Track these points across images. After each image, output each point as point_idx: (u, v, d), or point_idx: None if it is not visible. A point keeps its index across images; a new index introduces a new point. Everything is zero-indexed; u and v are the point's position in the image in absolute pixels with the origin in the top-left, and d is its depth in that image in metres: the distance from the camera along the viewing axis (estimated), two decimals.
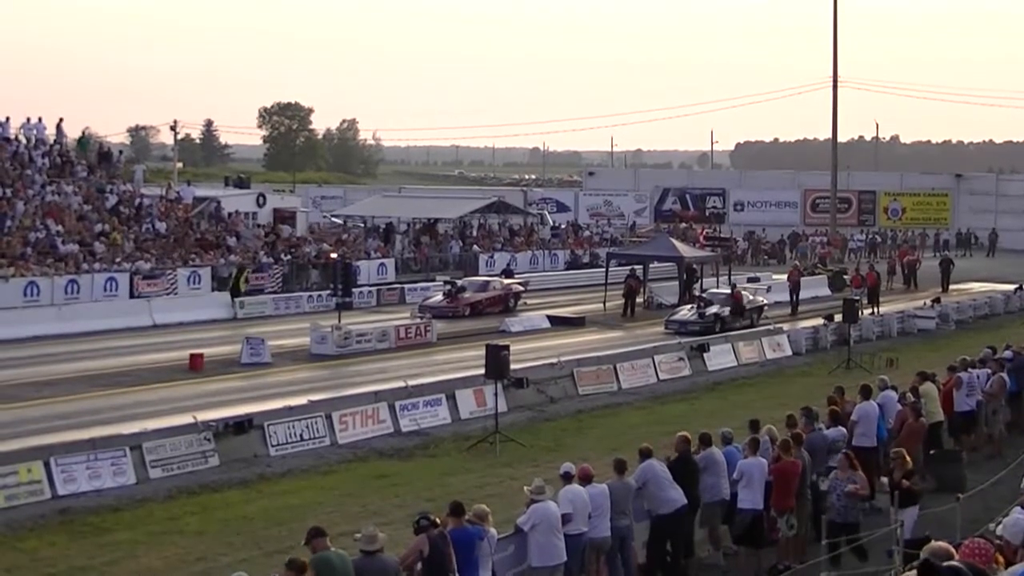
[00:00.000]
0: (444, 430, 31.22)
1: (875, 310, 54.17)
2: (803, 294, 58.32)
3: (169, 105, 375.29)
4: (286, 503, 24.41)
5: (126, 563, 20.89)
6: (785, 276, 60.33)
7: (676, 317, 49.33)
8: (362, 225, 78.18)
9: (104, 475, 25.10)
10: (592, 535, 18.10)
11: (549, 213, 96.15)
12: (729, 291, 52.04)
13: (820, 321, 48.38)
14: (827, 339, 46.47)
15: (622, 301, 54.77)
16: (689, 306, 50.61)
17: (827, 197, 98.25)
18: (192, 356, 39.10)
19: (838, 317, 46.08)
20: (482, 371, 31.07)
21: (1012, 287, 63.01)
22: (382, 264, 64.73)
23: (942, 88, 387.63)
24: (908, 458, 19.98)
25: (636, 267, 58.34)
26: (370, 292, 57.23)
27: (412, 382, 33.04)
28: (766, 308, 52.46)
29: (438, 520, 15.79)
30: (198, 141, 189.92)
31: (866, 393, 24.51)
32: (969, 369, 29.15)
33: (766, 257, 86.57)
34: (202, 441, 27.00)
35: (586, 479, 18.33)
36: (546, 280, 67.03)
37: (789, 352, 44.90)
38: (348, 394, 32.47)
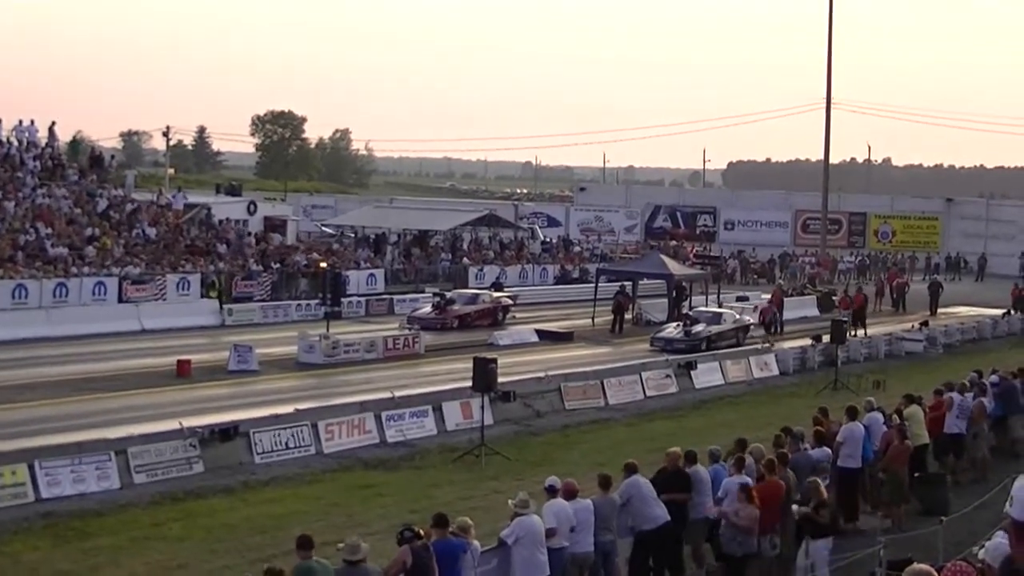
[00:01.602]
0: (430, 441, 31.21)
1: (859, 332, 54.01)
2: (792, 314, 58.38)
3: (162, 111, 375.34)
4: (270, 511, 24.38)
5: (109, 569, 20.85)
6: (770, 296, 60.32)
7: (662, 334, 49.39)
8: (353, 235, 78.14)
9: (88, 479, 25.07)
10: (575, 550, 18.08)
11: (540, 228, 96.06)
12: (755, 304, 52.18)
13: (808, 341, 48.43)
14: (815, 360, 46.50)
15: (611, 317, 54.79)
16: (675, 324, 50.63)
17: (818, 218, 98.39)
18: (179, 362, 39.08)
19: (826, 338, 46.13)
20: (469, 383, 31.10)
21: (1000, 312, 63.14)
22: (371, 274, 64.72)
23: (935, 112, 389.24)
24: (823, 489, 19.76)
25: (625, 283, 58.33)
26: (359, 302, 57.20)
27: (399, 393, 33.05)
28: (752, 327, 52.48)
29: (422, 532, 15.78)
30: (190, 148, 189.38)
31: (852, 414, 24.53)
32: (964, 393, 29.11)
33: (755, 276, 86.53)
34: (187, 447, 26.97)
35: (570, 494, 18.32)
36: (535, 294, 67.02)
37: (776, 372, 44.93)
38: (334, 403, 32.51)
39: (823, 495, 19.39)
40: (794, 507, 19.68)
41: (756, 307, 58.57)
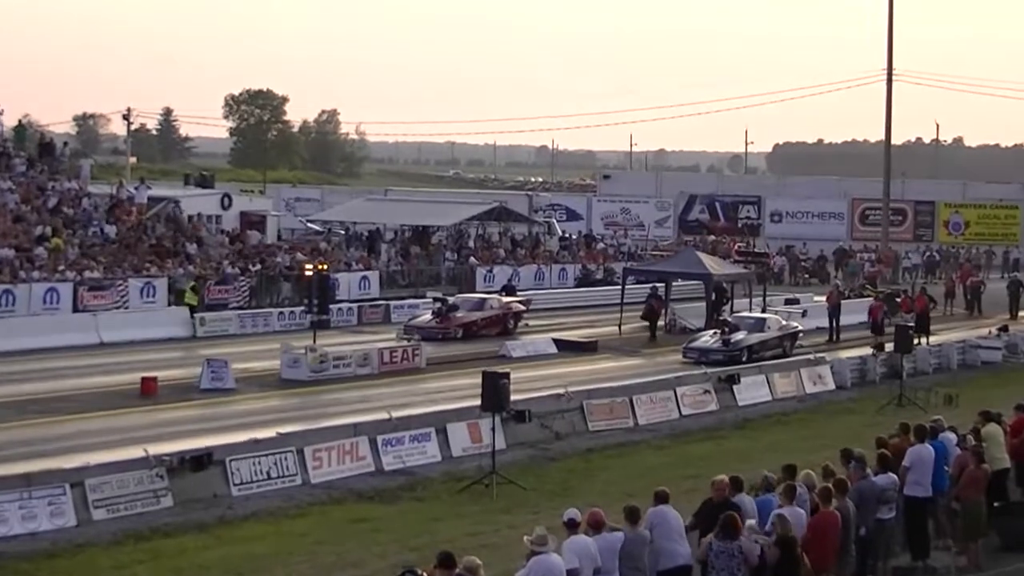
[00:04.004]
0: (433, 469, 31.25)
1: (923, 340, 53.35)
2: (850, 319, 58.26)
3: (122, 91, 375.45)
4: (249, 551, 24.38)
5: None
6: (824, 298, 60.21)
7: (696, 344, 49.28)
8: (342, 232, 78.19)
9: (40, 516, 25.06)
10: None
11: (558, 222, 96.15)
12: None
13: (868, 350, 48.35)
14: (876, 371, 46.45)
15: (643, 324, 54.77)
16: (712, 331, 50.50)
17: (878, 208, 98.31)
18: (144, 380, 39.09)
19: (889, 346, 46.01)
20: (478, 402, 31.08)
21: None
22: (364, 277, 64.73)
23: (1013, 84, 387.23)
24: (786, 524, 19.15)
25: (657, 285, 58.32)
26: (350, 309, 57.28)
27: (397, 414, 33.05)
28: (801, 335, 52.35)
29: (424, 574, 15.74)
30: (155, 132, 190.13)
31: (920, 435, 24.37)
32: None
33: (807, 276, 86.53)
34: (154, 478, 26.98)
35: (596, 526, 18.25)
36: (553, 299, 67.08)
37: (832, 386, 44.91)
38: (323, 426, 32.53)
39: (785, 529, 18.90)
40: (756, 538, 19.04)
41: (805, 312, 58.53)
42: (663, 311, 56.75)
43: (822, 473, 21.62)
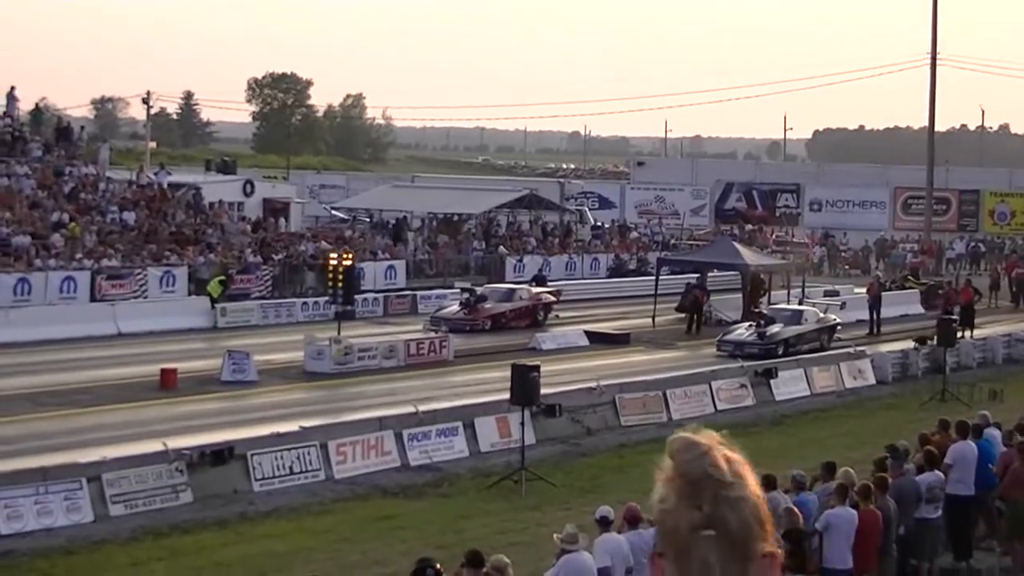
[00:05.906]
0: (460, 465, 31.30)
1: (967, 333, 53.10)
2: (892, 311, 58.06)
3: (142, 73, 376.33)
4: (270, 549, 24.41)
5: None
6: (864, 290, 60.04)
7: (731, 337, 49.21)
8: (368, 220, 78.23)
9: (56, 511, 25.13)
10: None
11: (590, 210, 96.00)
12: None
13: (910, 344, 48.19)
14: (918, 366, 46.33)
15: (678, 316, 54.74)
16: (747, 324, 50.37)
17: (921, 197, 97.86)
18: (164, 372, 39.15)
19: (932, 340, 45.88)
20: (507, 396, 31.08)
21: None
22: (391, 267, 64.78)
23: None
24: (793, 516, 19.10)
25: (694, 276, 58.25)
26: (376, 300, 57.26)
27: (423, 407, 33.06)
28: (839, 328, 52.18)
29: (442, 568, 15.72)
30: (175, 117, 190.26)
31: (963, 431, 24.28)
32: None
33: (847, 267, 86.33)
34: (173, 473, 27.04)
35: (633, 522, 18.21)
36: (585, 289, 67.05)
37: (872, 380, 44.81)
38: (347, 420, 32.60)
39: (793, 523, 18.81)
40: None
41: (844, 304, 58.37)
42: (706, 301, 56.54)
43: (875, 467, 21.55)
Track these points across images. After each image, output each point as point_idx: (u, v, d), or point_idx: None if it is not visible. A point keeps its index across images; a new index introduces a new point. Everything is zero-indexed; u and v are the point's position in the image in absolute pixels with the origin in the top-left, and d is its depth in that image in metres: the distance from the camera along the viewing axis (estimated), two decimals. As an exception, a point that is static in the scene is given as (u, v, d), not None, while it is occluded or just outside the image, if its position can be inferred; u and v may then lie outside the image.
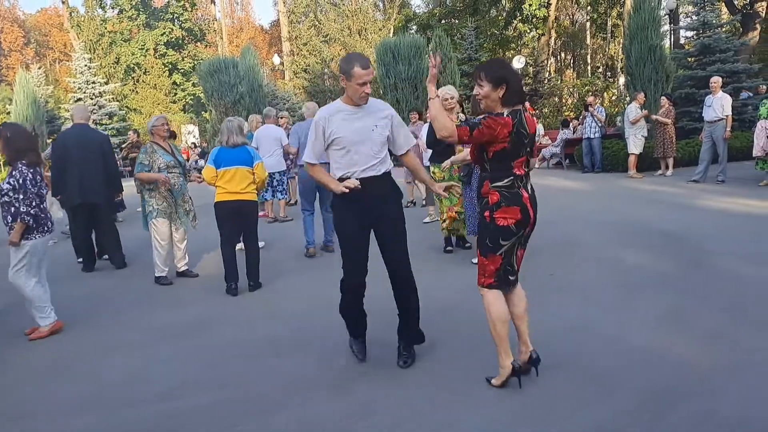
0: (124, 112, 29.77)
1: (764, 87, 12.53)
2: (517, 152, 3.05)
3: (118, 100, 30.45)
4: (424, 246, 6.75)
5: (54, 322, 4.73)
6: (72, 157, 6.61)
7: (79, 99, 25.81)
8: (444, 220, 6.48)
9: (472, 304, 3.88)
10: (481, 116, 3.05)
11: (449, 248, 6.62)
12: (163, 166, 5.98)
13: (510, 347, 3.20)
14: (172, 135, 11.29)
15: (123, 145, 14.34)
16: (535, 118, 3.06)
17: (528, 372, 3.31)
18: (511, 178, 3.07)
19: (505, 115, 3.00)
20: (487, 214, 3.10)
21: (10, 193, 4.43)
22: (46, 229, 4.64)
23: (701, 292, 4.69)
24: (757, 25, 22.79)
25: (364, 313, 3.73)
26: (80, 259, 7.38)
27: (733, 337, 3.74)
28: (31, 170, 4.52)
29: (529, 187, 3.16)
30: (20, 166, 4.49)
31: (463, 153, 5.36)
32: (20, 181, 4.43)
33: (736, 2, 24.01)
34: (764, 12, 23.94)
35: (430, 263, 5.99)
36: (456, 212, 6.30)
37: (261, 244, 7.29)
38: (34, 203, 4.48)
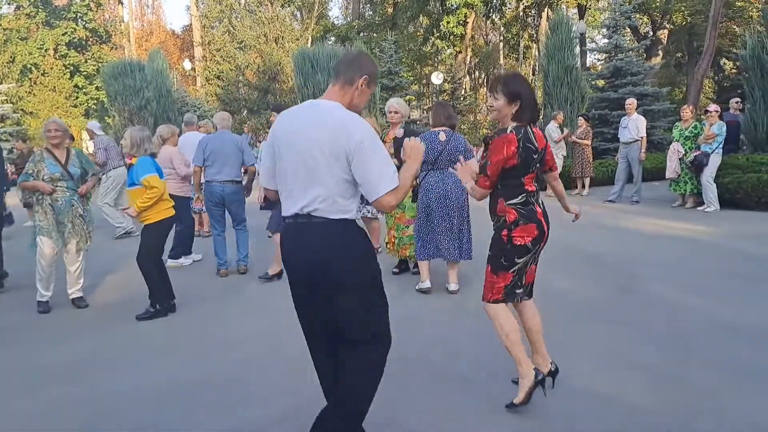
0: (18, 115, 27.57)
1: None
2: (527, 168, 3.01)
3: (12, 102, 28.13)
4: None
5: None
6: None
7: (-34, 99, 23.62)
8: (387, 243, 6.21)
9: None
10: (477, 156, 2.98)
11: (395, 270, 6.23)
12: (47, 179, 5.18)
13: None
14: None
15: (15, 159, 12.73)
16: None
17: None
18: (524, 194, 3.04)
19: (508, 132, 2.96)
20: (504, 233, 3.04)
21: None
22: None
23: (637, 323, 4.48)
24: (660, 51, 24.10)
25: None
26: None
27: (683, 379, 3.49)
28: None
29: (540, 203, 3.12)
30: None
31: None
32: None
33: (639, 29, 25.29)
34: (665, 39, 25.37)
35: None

•••

=== WHAT IS EXPECTED ===
Give again, exactly, each line from the one that contains "38: (34, 203, 4.48)" through the last line of the material above. Pictures do not belong in the copy.

=== ANSWER BOX ===
38: (34, 203, 4.48)
0: (18, 115, 27.57)
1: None
2: (527, 168, 3.01)
3: (12, 102, 28.13)
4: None
5: None
6: None
7: (-34, 99, 23.62)
8: (387, 243, 6.21)
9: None
10: (477, 156, 2.98)
11: (395, 270, 6.23)
12: (47, 179, 5.18)
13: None
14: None
15: (15, 159, 12.73)
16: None
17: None
18: (524, 194, 3.04)
19: (508, 132, 2.96)
20: (504, 233, 3.04)
21: None
22: None
23: (637, 323, 4.48)
24: (660, 51, 24.10)
25: None
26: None
27: (683, 379, 3.49)
28: None
29: (540, 203, 3.12)
30: None
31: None
32: None
33: (639, 29, 25.29)
34: (665, 39, 25.37)
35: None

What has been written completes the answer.